No hay dudas de que su facción es numerosa y bastante ruidosa, lo que la hace pasar por mayoritaria, aunque probablemente solo sea la primera minoría dentro del movimiento. Mientras en el resto de la oposición hay un par de nombres en danza para candidatearse en 2027, el kirchnerismo insiste con una figura de una altísima imagen negativa que seguiría bloqueando cualquier posibilidad de renovación en el espectro peronista. Es tan fuerte esa vocación personalista que apuesta al sabotaje de otros que puedan opacar su lugar, los que además se someten mansamente a esa tiranía partidaria en lugar de proponer un cambio de caras.
La negociación y el acuerdo deberían ser el camino para resolver el entuerto, pero el conflicto no se debería descartar cuando las estructuras no aceptan oxigenarse. Los votos tienen una identidad política no necesariamente partidaria, de ahí que hay que pelear por representar a la gente, al sujeto histórico que confía en los candidatos que mejor reflejan su parecer. Los partidos son instituciones fundamentales de la democracia, pero el fetichismo partidario tarde o temprano se convierte en onanismo y endogamia.
La obstinación de Cristina Kirchner bloquea la posibilidad de renovación en el espacio peronista, cuyos votos van migrando a otras opciones de corte similar pero sin organicidad. La marcha, la liturgia del bombo o los dos dedos en V no son la esencia del peronismo, por más que le haya dado identidad y cohesión en algunos momentos. Es como el haka neocelandés, un rasgo identitario muy reconocible que no es lo que gana los partidos.
El gobierno de Milei tiene problemas en distintos frentes, pero la oposición se pelea por hacerle las cosas más fáciles. Se amontonan en la disputa por las mismas consignas o impiden la renovación, mientras que Milei pelea por el único espacio casi sin disputa de la representación. Cristina es un límite para mucha gente que incluso no recuerda su presidencia y para la que no representa ninguna idea de bienestar.

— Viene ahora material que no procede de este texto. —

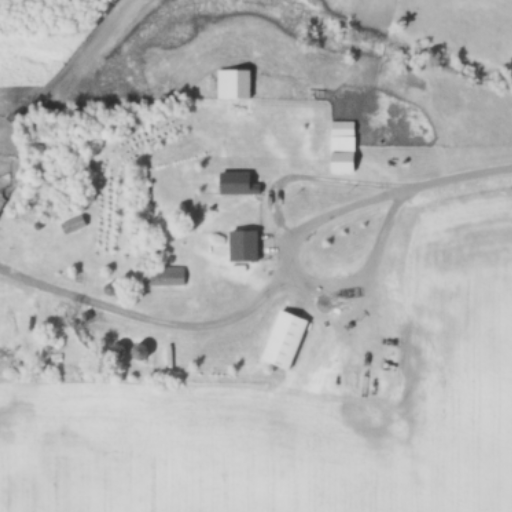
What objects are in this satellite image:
building: (232, 84)
building: (341, 146)
building: (233, 182)
building: (242, 246)
building: (162, 277)
building: (282, 340)
building: (117, 350)
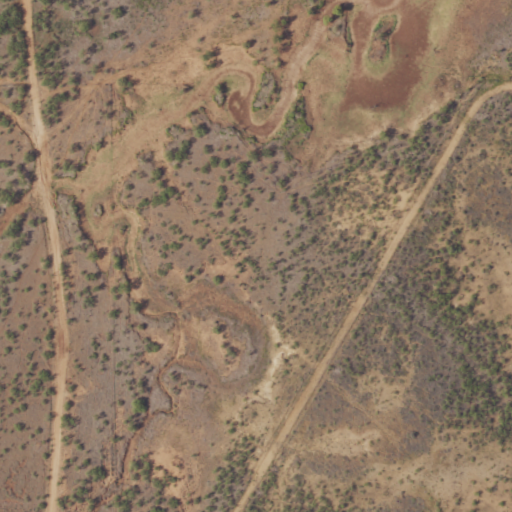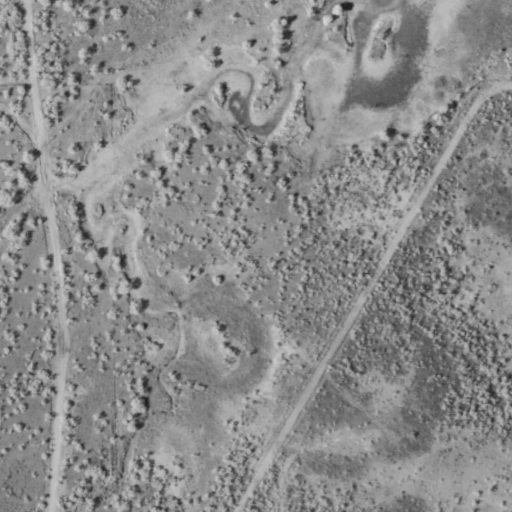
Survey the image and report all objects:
road: (29, 300)
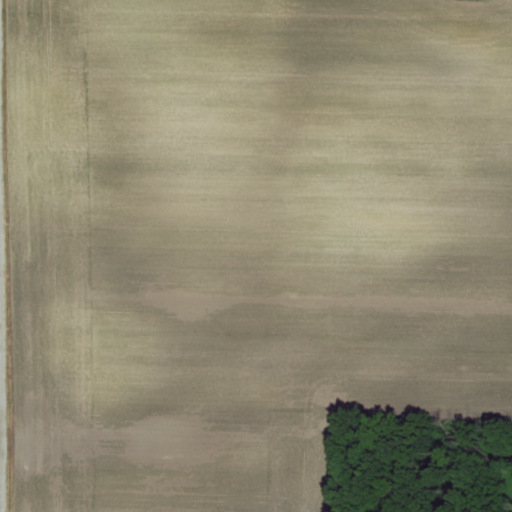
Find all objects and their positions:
road: (0, 411)
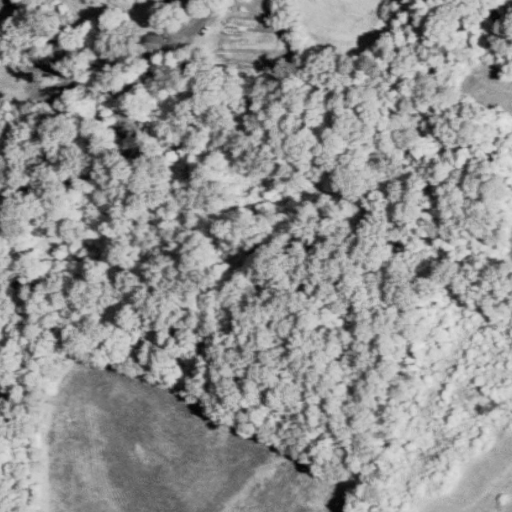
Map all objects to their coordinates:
building: (155, 44)
crop: (488, 80)
crop: (167, 450)
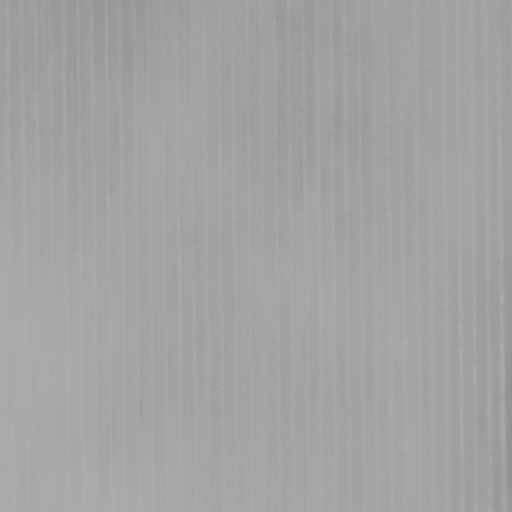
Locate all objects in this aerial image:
crop: (255, 255)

Los políticos nunca se quieren jubilar. El problema, como le pasa ahora al peronismo, es que los políticos jóvenes renuncien a su obligación de forzarlos a correrse del medio. Cuando eso no pasa, malos años le tocan a los partidos que no cambian y buenas elecciones le tocan a los que ofrecen algo novedoso. Habrá que ver en 2025 quien tiene algo nuevo para mostrar.